- [Reading text]

○ ○ ○ ○ ○ ○ ○

[llvm-dev] RFC/bikeshedding: Separation of instruction and pattern definitions in LLVM backends

Fri Aug 18 02:55:09 PDT 2017

As many of you know, I have a growing series of patches for a RISC-V backend
under/awaiting review
<https://reviews.llvm.org/differential/?authors=asb&order=updated>,
<http://github.com/lowrisc/riscv-llvm>. I'll be posting a larger status update
on that work either later today or tomorrow, this RFC focuses on an issue that
came up during review which I think may benefit from wider input.

David Chisnall suggested that the backend could be made easier to read and
work with by separating out instruction definitions from the patterns used to
match them for codegen. One key advantage of such a separation is that
patterns and insruction definitions can be grouped and ordered independently
in the way that makes most sense. Patterns for addi and add benefit from being
grouped together, but it may make more sense to group the reg-reg and reg-imm
instruction definitions separately. The main downside is that this style is
not quite as concise as specifying patterns alongside the instruction
definition. Repetition seems to be effectively reduced with a few simple Pat
classes.

○ ○ ○ ○ ○ ○ ○

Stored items
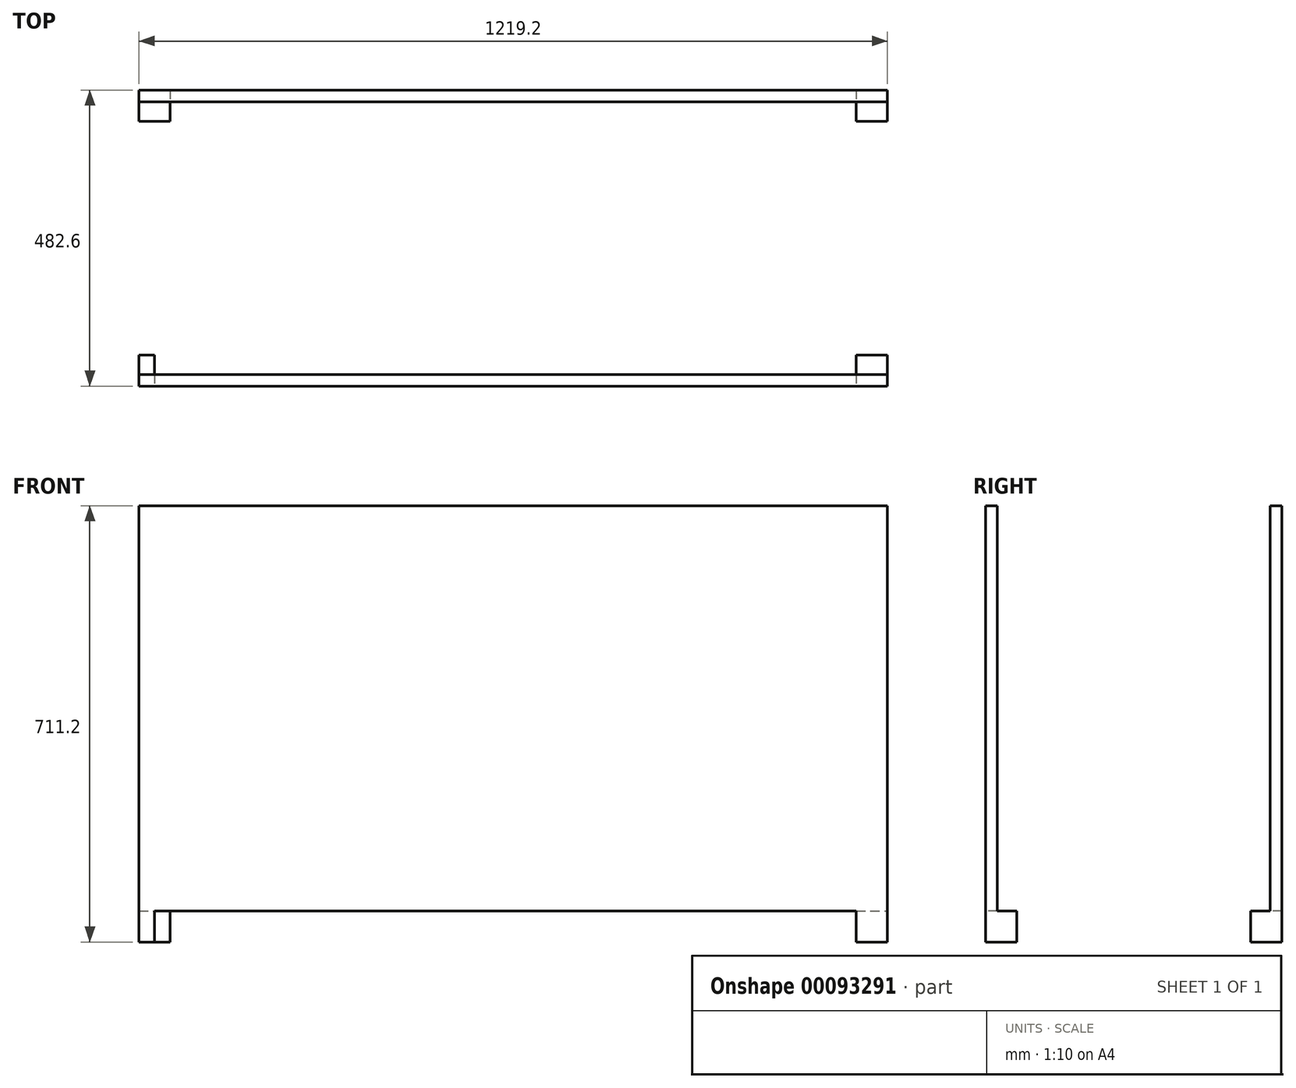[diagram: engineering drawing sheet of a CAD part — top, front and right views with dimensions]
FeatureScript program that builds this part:
annotation { "Feature Type Name" : "Feature", "Feature Type Description" : "" }
export const myFeature = defineFeature(function(context is Context, id is Id, definition is map)
    precondition{}
    {
        {
            var Q0;
            Q0=qCreatedBy(makeId("Front.planeOp"),FACE);
            var sketch = newSketch(context, id + "F0", { "sketchPlane" : qUnion([Q0])});
            skLineSegment(sketch, "E0.bottom", {"start": v(-589.85, 0) * mm, "end": v(629.35, 0) * mm});
            skLineSegment(sketch, "E0.top", {"start": v(-589.85, 711.2) * mm, "end": v(629.35, 711.2) * mm});
            skLineSegment(sketch, "E0.left", {"start": v(-589.85, 0) * mm, "end": v(-589.85, 711.2) * mm});
            skLineSegment(sketch, "E0.right", {"start": v(629.35, 0) * mm, "end": v(629.35, 711.2) * mm});
            skSolve(sketch);
        }
        {
            var Q0;
            Q0 = qSketchRegion(id + "F0", true);
            extrude(context, id + "F1", {"entities" : qUnion([Q0]), "oppositeDirection" : true, "depth" : 482.6 * mm});
        }
        {
            var Q0;
            Q0=makeQuery(id+"F1.opExtrude","CAP_FACE",FACE,{"disambiguationData":[OSD([sQuery(id+"F0.wireOp",EDGE,"E0.bottom"),sQuery(id+"F0.wireOp",EDGE,"E0.top"),sQuery(id+"F0.wireOp",EDGE,"E0.left"),sQuery(id+"F0.wireOp",EDGE,"E0.right")])],"isStart":true});
            var sketch = newSketch(context, id + "F2", { "sketchPlane" : qUnion([Q0])});
            skLineSegment(sketch, "E1.bottom", {"start": v(-589.85, 0) * mm, "end": v(-539.05, 0) * mm});
            skLineSegment(sketch, "E1.top", {"start": v(-589.85, 50.8) * mm, "end": v(-539.05, 50.8) * mm});
            skLineSegment(sketch, "E1.left", {"start": v(-589.85, 0) * mm, "end": v(-589.85, 50.8) * mm});
            skLineSegment(sketch, "E1.right", {"start": v(-539.05, 0) * mm, "end": v(-539.05, 50.8) * mm});
            skLineSegment(sketch, "E2.bottom", {"start": v(629.35, 0) * mm, "end": v(578.55, 0) * mm});
            skLineSegment(sketch, "E2.top", {"start": v(629.35, 50.8) * mm, "end": v(578.55, 50.8) * mm});
            skLineSegment(sketch, "E2.left", {"start": v(629.35, 0) * mm, "end": v(629.35, 50.8) * mm});
            skLineSegment(sketch, "E2.right", {"start": v(578.55, 0) * mm, "end": v(578.55, 50.8) * mm});
            skLineSegment(sketch, "E3.bottom", {"start": v(-539.05, 50.8) * mm, "end": v(578.55, 50.8) * mm});
            skLineSegment(sketch, "E3.top", {"start": v(-539.05, 0) * mm, "end": v(578.55, 0) * mm});
            skLineSegment(sketch, "E3.left", {"start": v(-539.05, 50.8) * mm, "end": v(-539.05, 0) * mm});
            skLineSegment(sketch, "E3.right", {"start": v(578.55, 50.8) * mm, "end": v(578.55, 0) * mm});
            skSolve(sketch);
        }
        {
            var Q0;
            Q0=makeQuery(id+"F2.imprint","IMPRINT",FACE,{"disambiguationData":[TD([[makeQuery(id+"F2.imprint","IMPRINT",EDGE,{"derivedFrom":sQuery(id+"F2.wireOp",EDGE,"E3.bottom")}),-1.0]])]});
            var Q1;
            Q1=makeQuery(id+"F1.opExtrude","CAP_FACE",FACE,{"disambiguationData":[OSD([sQuery(id+"F0.wireOp",EDGE,"E0.bottom"),sQuery(id+"F0.wireOp",EDGE,"E0.top"),sQuery(id+"F0.wireOp",EDGE,"E0.left"),sQuery(id+"F0.wireOp",EDGE,"E0.right")])],"isStart":false});
            extrude(context, id + "F3", {"entities" : qUnion([Q0]), "operationType" : NewBodyOperationType.REMOVE, "endBound" : BoundingType.UP_TO_SURFACE, "oppositeDirection" : true, "endBoundEntityFace" : qUnion([Q1]), "depth" : 25.4 * mm});
        }
        {
            var Q0;
            Q0=makeQuery(id+"F1.opExtrude","SWEPT_FACE",FACE,{"disambiguationData":[OSD([sQuery(id+"F0.wireOp",EDGE,"E0.right")])]});
            var sketch = newSketch(context, id + "F4", { "sketchPlane" : qUnion([Q0])});
            skLineSegment(sketch, "E4.bottom", {"start": v(0, 0) * mm, "end": v(50.8, 0) * mm});
            skLineSegment(sketch, "E4.top", {"start": v(0, 50.8) * mm, "end": v(50.8, 50.8) * mm});
            skLineSegment(sketch, "E4.left", {"start": v(0, 0) * mm, "end": v(0, 50.8) * mm});
            skLineSegment(sketch, "E4.right", {"start": v(50.8, 0) * mm, "end": v(50.8, 50.8) * mm});
            skLineSegment(sketch, "E5.bottom", {"start": v(482.6, 0) * mm, "end": v(431.8, 0) * mm});
            skLineSegment(sketch, "E5.top", {"start": v(482.6, 50.8) * mm, "end": v(431.8, 50.8) * mm});
            skLineSegment(sketch, "E5.left", {"start": v(482.6, 0) * mm, "end": v(482.6, 50.8) * mm});
            skLineSegment(sketch, "E5.right", {"start": v(431.8, 0) * mm, "end": v(431.8, 50.8) * mm});
            skLineSegment(sketch, "E6.bottom", {"start": v(50.8, 0) * mm, "end": v(431.8, 0) * mm});
            skLineSegment(sketch, "E6.top", {"start": v(50.8, 50.8) * mm, "end": v(431.8, 50.8) * mm});
            skSolve(sketch);
        }
        {
            var Q0;
            Q0=makeQuery(id+"F4.imprint","IMPRINT",FACE,{"disambiguationData":[TD([[makeQuery(id+"F4.imprint","IMPRINT",EDGE,{"derivedFrom":sQuery(id+"F4.wireOp",EDGE,"E6.bottom")}),-1.0]])]});
            var Q1;
            Q1=makeQuery(id+"F1.opExtrude","SWEPT_FACE",FACE,{"disambiguationData":[OSD([sQuery(id+"F0.wireOp",EDGE,"E0.left")])]});
            extrude(context, id + "F5", {"entities" : qUnion([Q0]), "operationType" : NewBodyOperationType.REMOVE, "endBound" : BoundingType.UP_TO_SURFACE, "oppositeDirection" : true, "endBoundEntityFace" : qUnion([Q1]), "depth" : 25.4 * mm});
        }
        {
            var Q0;
            Q0=makeQuery(id+"F1.opExtrude","SWEPT_FACE",FACE,{"disambiguationData":[OSD([sQuery(id+"F0.wireOp",EDGE,"E0.top")])]});
            var sketch = newSketch(context, id + "F6", { "sketchPlane" : qUnion([Q0])});
            skLineSegment(sketch, "E7.bottom", {"start": v(-589.85, 482.6) * mm, "end": v(-570.8, 482.6) * mm});
            skLineSegment(sketch, "E7.top", {"start": v(-589.85, 0) * mm, "end": v(-570.8, 0) * mm});
            skLineSegment(sketch, "E8.bottom", {"start": v(-589.85, 482.6) * mm, "end": v(629.35, 482.6) * mm});
            skLineSegment(sketch, "E8.top", {"start": v(-589.85, 463.55) * mm, "end": v(629.35, 463.55) * mm});
            skLineSegment(sketch, "E8.right", {"start": v(629.35, 482.6) * mm, "end": v(629.35, 463.55) * mm});
            skLineSegment(sketch, "E9.bottom", {"start": v(-589.85, 0) * mm, "end": v(629.35, 0) * mm});
            skLineSegment(sketch, "E9.top", {"start": v(-589.85, 19.05) * mm, "end": v(629.35, 19.05) * mm});
            skLineSegment(sketch, "E9.right", {"start": v(629.35, 0) * mm, "end": v(629.35, 19.05) * mm});
            skLineSegment(sketch, "E10.bottom", {"start": v(629.35, 463.55) * mm, "end": v(610.3, 463.55) * mm});
            skLineSegment(sketch, "E10.top", {"start": v(629.35, 19.05) * mm, "end": v(610.3, 19.05) * mm});
            skLineSegment(sketch, "E10.left", {"start": v(629.35, 463.55) * mm, "end": v(629.35, 19.05) * mm});
            skLineSegment(sketch, "E10.right", {"start": v(610.3, 463.55) * mm, "end": v(610.3, 19.05) * mm});
            skLineSegment(sketch, "E11.bottom", {"start": v(-589.85, 463.55) * mm, "end": v(-570.8, 463.55) * mm});
            skLineSegment(sketch, "E11.top", {"start": v(-589.85, 19.05) * mm, "end": v(-570.8, 19.05) * mm});
            skLineSegment(sketch, "E11.left", {"start": v(-589.85, 463.55) * mm, "end": v(-589.85, 19.05) * mm});
            skLineSegment(sketch, "E11.right", {"start": v(-570.8, 463.55) * mm, "end": v(-570.8, 19.05) * mm});
            skLineSegment(sketch, "E12", {"start": v(-570.8, 19.05) * mm, "end": v(-589.85, 19.05) * mm});
            skSolve(sketch);
        }
        {
            var Q0;
            Q0=makeQuery(id+"F6.imprint","IMPRINT",FACE,{"disambiguationData":[TD([[makeQuery(id+"F6.imprint","IMPRINT",EDGE,{"derivedFrom":sQuery(id+"F6.wireOp",EDGE,"E8.top")}),-1.0]])]});
            var Q1;
            Q1=makeQuery(id+"F5.boolean.opBoolean","MERGE",FACE,{"derivedFrom":[makeQuery(id+"F3.boolean.opBoolean","COPY",FACE,{"derivedFrom":makeQuery(id+"F3.opExtrude","SWEPT_FACE",FACE,{"disambiguationData":[OSD([sQuery(id+"F2.wireOp",EDGE,"E3.bottom")])]})}),makeQuery(id+"F5.opExtrude","SWEPT_FACE",FACE,{"disambiguationData":[OSD([sQuery(id+"F4.wireOp",EDGE,"E6.top")])]})]});
            extrude(context, id + "F7", {"entities" : qUnion([Q0]), "operationType" : NewBodyOperationType.REMOVE, "endBound" : BoundingType.UP_TO_SURFACE, "oppositeDirection" : true, "endBoundEntityFace" : qUnion([Q1]), "depth" : 25.4 * mm});
        }
        {
            var Q0;
            {var subQ1=sQuery(id+"F0.wireOp",EDGE,"E0.left");var subQ3=sQuery(id+"F0.wireOp",EDGE,"E0.bottom");var subQ5=makeQuery(id+"F1.opExtrude","SWEPT_FACE",FACE,{"disambiguationData":[OSD([subQ1])]});Q0=makeQuery(id+"F5.boolean.opBoolean","SPLIT",FACE,{"disambiguationData":[TD([makeQuery(id+"F5.opExtrude","SWEPT_FACE",FACE,{"disambiguationData":[OSD([sQuery(id+"F4.wireOp",EDGE,"E4.right")])]})])],"derivedFrom":makeQuery(id+"F3.boolean.opBoolean","SPLIT",FACE,{"disambiguationData":[TD([subQ5])],"derivedFrom":makeQuery(id+"F1.opExtrude","SWEPT_FACE",FACE,{"disambiguationData":[OSD([subQ3])]})})});}
            var sketch = newSketch(context, id + "F8", { "sketchPlane" : qUnion([Q0])});
            skLineSegment(sketch, "E13.bottom", {"start": v(-539.05, -50.8) * mm, "end": v(-564.45, -50.8) * mm});
            skLineSegment(sketch, "E13.top", {"start": v(-539.05, 0) * mm, "end": v(-564.45, 0) * mm});
            skLineSegment(sketch, "E13.left", {"start": v(-539.05, -50.8) * mm, "end": v(-539.05, 0) * mm});
            skLineSegment(sketch, "E13.right", {"start": v(-564.45, -50.8) * mm, "end": v(-564.45, 0) * mm});
            skSolve(sketch);
        }
        {
            var Q0;
            Q0=makeQuery(id+"F8.imprint","IMPRINT",FACE,{"disambiguationData":[TD([[makeQuery(id+"F8.imprint","IMPRINT",EDGE,{"derivedFrom":sQuery(id+"F8.wireOp",EDGE,"E13.bottom")}),1.0]])]});
            extrude(context, id + "F9", {"entities" : qUnion([Q0]), "operationType" : NewBodyOperationType.REMOVE, "oppositeDirection" : true, "depth" : 50.8 * mm});
        }
    });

○ ○ ○ ○ ○ ○ ○

- [Objectives]
- 1) According to the post on LLVM backends, what is the main downside of separating instruction definitions from patterns?
- 2) Extend the post on LLVM backends, beginning right after its last sentence.

- [Answers for the exercise]
- 1) This style is not quite as concise as specifying patterns alongside the instruction definition.

- 2)
Semantic information such as isBranch is still represented in the instruction
definition meaning there isn't a complete split between MC-layer and codegen
concerns. The Mips{64,32}r6InstrInfo.td does also factor out this information.
This seems less compelling to me, but dissenting opinions are welcome!

I've demonstrated both the "conventional" approach
<https://gist.github.com/asb/0c61ebc131076c6186052c29968a491d#file-riscvinstrinfo_conventional-td>
and the "separate patterns" approach
<https://gist.github.com/asb/0c61ebc131076c6186052c29968a491d#file-riscvinstrinfo_separate_pats-td>.
Obviously once patterns and pseudo-instructions are separated out, you may
want to move them to a different .td file.

Does anyone have strong views on these sort of choices one way or another?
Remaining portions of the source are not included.